What can you determine about the different recruiters and
the patterns of interest evinced in the recruiting messages?
This would be working with a CS294-28 student, Albert Kim,
who has already pursued groundwork for this project with
my research group. One angle you
could pursue here would be to use natural language technology
to build a system that can construct numerous replies to spam
emails such that they appear to be be from different individuals.
- How has network scanning evolved over the past 15 years? What
about use of services, and to what degree can service "flux"
be used to spot malicious services (such as newly installed
backdoors)? For this project I can provide mediated access
to a very large longitudinal dataset of connections seen
at the Lawrence Berkeley National Laboratory.
- Design a Javascript rewriter - an in-path network element or a
browser prefilter that modifies Javascript transferred in Web items.
Evaluate the degree of protection it can provide to browsers
versus semantic distortions it introduces. Members of
my research group are interested in collaborating on this
project.
- Securing "mediated" trace analysis: a major problem in network
security research is obtaining access to realistic traffic traces.
One paradigm for enabling such access is via "mediation", i.e.,
the researcher sends their analysis program to a data-holder, who
runs it on behalf of the researcher and returns the results.
How can we secure this process so that the data-holder can be
confident that the results do not leak sensitive information?
This would be a continuation of a research project my
group has pursued, which grew out of a previous class project.
There's a HotNets 2009 paper outlining how far we got.

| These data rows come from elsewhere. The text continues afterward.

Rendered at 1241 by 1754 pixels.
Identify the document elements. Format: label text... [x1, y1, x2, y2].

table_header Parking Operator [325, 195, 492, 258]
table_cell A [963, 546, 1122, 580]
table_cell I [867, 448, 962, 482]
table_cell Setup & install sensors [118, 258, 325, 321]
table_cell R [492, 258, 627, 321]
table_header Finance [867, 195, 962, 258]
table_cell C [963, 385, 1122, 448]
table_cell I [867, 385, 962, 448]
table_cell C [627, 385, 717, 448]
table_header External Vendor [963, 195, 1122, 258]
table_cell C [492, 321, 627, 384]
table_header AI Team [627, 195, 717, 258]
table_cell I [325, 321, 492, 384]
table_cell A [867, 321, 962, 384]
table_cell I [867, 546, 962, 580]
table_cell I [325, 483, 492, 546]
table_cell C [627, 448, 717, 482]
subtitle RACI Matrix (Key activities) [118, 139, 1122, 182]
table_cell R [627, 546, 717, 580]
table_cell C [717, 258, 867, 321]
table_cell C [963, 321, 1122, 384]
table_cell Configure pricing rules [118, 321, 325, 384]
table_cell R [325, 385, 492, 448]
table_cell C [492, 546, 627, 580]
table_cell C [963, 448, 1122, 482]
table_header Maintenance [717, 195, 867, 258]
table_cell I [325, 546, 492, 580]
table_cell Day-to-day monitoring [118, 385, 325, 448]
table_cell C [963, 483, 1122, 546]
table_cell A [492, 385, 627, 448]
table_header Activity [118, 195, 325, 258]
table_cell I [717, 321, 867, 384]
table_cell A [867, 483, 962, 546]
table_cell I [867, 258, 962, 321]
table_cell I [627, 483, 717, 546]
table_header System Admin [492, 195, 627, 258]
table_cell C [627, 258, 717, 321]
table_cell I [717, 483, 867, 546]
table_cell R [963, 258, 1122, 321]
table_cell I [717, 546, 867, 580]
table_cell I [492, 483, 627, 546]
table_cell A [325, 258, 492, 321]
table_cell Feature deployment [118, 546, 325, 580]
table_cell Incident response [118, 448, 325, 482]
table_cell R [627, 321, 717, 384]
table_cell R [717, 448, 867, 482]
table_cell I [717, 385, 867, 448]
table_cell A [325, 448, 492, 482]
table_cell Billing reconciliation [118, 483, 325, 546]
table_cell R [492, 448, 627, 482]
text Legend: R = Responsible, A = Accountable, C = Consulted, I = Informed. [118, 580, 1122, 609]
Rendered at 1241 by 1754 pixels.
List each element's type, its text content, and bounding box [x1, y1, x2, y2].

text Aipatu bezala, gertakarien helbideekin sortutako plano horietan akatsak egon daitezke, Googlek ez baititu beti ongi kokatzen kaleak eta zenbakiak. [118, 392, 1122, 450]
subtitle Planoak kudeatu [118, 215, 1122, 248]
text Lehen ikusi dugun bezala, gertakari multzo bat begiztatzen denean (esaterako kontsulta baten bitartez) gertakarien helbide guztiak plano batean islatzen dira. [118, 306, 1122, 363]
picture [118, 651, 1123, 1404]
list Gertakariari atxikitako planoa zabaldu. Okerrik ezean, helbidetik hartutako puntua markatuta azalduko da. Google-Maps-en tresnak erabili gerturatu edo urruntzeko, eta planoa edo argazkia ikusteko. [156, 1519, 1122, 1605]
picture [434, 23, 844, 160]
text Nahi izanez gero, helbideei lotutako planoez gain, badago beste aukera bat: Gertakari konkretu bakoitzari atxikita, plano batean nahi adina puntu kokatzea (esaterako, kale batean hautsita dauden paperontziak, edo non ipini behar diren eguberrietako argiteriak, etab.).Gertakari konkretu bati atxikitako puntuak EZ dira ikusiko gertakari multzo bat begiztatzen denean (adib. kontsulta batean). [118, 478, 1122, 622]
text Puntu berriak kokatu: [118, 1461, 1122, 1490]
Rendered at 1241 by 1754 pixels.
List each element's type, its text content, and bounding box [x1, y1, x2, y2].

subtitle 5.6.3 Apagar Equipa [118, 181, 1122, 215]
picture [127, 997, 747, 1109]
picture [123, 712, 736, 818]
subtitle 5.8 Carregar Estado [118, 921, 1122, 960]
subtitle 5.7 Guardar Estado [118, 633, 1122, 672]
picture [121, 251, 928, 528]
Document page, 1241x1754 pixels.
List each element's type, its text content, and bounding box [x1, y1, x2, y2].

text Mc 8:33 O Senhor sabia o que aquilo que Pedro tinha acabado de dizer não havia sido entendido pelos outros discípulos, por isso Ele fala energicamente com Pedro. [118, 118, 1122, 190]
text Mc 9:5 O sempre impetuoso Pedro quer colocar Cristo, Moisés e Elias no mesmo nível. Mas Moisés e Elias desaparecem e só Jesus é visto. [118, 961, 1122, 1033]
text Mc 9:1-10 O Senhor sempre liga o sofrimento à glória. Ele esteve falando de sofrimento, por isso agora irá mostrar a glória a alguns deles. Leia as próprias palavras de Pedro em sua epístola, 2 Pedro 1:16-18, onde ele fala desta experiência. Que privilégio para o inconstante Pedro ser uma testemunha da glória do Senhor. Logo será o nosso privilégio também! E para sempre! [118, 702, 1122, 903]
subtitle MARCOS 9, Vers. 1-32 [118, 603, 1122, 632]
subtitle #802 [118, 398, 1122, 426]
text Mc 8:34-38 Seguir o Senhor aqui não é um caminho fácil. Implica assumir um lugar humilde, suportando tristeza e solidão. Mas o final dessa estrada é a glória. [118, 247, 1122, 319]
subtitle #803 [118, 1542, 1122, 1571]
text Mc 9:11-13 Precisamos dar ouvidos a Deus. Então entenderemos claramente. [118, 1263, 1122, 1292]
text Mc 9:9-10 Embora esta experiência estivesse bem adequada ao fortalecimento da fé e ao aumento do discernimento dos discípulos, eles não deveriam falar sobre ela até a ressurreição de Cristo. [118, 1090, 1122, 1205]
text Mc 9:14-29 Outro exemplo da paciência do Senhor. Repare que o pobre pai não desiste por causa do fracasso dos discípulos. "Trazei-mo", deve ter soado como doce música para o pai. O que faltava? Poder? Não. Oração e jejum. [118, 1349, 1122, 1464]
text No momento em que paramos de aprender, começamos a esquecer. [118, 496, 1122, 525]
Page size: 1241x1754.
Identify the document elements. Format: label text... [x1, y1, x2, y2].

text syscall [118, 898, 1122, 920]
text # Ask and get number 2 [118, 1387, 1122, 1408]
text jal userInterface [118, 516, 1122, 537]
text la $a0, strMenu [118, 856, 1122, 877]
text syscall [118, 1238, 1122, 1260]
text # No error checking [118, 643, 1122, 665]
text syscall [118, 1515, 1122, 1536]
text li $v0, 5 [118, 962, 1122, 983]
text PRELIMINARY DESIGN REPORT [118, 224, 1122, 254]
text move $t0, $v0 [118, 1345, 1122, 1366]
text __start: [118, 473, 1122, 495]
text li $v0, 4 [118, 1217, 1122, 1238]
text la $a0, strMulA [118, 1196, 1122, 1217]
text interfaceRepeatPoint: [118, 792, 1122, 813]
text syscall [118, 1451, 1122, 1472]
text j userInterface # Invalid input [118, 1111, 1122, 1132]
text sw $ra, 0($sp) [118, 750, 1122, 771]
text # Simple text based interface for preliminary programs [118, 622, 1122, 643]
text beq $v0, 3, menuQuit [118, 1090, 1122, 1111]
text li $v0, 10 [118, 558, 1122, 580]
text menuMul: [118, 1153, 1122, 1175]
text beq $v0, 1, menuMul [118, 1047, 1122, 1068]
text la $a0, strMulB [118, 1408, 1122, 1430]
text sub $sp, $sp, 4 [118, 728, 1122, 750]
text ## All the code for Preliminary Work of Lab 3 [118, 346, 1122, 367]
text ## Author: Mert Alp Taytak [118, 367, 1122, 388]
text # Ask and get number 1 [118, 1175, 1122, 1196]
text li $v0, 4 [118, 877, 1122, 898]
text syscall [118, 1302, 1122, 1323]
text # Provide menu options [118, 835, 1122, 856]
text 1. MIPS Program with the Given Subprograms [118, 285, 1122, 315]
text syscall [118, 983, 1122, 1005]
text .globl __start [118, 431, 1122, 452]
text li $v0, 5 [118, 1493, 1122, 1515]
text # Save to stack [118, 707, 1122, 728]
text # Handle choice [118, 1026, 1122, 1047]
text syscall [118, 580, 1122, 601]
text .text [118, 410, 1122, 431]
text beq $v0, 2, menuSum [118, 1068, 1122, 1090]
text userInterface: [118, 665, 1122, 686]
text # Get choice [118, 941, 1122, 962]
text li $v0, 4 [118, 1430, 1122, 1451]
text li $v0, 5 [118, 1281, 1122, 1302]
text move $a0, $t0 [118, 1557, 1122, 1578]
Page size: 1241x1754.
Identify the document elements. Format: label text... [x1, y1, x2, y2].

- Construct a web "backtrace" to determine in a traffic trace when
a user arrives at a malicious URL, how they got there. Some of
this is straight-forward (recording of Referer chains); where it
may get more difficult is stealthier redirection mechanisms.
- Explore the "traffic delivery business" where you can purchase
"eyeballs" to visit your Web site. Do the sellers of this
service actually deliver on increased visits? Where do the
visitors come from? Are they humans or bots? How did the
seller spur them to visit? This project has already been
partially undertaken by a student at UCSD.
- Build a detector for traffic injection (e.g., DNS or ARP spoofing)
and run it as widely as you can. What do you find? This project
contains some risk, namely you may wind up with a completely
negative result - no evidence of injection.
- A significant problem in network security monitoring is grappling with
the large number of application protocols. Simply understanding
their workings is currently a lengthy manual process. Employ
forms of network protocol inference or binary execution analysis
to automate elements of extracting the workings of unknown
protocols. If done using network monitoring, this project
would be in conjunction with members of my research group. If
done using binary execution analysis, then with Prof. Dawn Song's group.